Interplanetary Storm verwendet P2P-Netzwerke, hauptsächlich auf IoT-Geräten mit Android.
Etwa 9000 Geräte größtenteils mit den Betriebssystemen Android, Linux und Darwin wurden in dem sogenannten „Interplanetary Storm“(der Name eines Botnetzes, dessen Hauptzweck die Schaffung eines gewinnorientierten Proxy-Dienstes ist) eingebunden, welcher vermutlich anonym im Internet zur Verfügung gestellt werden soll.
Sie umfassen:
,,Zusammen sind diese Knoten verantwortlich für die Überprüfung der Knotenverfügbarkeit, die Verbindung zu Proxy-Knoten, das Hosting des Web-API-Dienstes, das Signieren autorisierter Nachrichten und sogar das Testen der Malware in der Entwicklungsphase“.
Dies schrieben Forscher des rumänischen Herstellers von Antiviren-Programmpaketen „Bitdefender“ in einem am Donnerstag veröffentlichten Bericht. “Zusammen mit anderen Entwicklungsentscheidungen führt uns dies zu der Annahme, dass das Botnetz als Proxy-Netzwerk verwendet wird, welches möglicherweise als Anonymisierungsdienst angeboten wird“.

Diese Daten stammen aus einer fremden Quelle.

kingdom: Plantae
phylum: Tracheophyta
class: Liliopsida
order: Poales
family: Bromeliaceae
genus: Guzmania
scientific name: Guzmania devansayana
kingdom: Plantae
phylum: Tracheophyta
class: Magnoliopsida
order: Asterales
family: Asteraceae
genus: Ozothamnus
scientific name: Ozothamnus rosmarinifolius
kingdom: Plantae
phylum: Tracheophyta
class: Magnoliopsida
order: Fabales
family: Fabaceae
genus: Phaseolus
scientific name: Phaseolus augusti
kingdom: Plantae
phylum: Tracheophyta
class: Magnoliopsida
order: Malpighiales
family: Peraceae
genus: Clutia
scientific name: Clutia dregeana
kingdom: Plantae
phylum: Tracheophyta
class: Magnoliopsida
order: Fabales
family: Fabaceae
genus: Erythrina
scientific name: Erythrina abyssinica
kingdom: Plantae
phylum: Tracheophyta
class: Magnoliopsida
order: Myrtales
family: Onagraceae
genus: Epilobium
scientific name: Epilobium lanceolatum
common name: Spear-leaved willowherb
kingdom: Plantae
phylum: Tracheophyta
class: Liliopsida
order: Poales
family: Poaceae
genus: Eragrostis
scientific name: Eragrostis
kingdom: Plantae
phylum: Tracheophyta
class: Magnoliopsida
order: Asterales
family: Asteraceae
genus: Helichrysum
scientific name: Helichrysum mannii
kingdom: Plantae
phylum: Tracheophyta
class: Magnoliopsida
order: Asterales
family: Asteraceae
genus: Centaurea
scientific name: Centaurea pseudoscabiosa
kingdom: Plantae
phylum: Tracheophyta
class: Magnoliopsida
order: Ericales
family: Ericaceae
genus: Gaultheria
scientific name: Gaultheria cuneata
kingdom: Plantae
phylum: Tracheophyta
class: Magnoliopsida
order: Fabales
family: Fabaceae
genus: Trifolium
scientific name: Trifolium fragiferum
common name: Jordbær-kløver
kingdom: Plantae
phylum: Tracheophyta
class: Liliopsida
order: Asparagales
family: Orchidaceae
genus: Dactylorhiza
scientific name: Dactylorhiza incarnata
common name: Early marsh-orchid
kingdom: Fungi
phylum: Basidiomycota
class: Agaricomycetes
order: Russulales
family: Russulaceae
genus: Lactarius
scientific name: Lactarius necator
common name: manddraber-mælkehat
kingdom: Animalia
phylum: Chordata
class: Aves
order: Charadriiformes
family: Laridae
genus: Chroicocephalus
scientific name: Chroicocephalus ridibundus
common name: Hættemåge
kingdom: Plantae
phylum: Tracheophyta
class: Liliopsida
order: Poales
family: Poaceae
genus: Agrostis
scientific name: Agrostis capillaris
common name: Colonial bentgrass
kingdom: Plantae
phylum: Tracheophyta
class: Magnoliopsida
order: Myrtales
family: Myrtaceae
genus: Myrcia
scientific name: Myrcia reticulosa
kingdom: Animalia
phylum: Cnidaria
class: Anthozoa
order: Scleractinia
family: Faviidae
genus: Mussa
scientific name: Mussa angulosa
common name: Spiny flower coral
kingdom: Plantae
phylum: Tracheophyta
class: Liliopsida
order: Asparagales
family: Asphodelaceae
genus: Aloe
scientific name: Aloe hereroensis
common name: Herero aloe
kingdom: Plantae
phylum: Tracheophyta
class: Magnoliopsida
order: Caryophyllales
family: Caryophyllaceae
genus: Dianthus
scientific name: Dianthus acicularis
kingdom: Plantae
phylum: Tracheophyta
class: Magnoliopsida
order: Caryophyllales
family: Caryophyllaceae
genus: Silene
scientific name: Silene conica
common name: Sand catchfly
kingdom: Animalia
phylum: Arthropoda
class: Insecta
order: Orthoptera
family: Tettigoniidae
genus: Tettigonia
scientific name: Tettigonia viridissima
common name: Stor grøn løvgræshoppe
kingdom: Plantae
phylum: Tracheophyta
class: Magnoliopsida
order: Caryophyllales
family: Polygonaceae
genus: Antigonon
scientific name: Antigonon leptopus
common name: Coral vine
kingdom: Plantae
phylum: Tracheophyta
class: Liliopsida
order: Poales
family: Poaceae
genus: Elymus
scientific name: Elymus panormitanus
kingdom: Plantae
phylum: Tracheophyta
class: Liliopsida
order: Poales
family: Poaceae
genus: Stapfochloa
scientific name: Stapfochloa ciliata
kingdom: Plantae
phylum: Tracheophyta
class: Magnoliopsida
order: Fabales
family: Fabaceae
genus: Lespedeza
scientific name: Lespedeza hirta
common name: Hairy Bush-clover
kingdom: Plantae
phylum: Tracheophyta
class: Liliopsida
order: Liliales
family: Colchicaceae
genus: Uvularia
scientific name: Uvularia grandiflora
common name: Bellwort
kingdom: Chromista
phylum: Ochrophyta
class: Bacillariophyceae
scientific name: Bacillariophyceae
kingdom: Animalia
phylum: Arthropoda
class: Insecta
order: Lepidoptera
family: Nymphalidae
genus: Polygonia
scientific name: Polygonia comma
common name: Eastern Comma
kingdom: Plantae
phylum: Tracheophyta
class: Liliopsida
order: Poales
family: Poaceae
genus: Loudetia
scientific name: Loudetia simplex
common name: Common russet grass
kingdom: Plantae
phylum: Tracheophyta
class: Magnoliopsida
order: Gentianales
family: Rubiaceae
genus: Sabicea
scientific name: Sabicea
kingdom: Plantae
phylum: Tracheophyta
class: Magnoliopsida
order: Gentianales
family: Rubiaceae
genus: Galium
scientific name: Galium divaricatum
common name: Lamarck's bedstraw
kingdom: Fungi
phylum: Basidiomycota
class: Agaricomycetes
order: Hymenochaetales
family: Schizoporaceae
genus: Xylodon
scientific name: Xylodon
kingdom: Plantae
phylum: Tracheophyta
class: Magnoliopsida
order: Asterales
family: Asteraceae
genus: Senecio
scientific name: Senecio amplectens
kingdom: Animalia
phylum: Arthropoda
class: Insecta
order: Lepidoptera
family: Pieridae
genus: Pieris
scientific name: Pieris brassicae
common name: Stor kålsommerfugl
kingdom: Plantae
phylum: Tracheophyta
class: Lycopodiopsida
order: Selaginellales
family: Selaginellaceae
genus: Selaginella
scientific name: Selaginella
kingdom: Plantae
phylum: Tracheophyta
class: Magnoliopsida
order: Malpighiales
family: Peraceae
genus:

Es ist nicht das erste Mal, dass Forscher Botnetze gefunden haben, die zur Bereitstellung von Netzwerken für eine quasi anonyme Internetnutzung verwendet werden. Der Sicherheitsjournalist Brian Krebs berichtete bereits im Jahr 2008 darüber.
Verschiedene Forscher haben diese zudem dokumentiert. Eine Tatsache, die der Hersteller Bitdefender zu dieser Zeit interessant fand, ist, dass der anonyme Proxy in dem Clearnet und nicht in den Darknet-Foren beworben wurde.
Rechner werden infiziert, indem sie nach SSH- oder sicheren Shell-Servern scannen, wenn Diese gefunden werden, versuchen sie, schwache Passwörter zu erraten. Malware, die in der Go-Programmiersprache geschrieben wurde, implementiert dann ein Botnetz mit einem originellen Design. Dies bedeutet, dass seine Kernfunktionalität von Grund auf neu geschrieben wurde und keine Rückschlüsse auf zuvor gesehene Botnets zulässt.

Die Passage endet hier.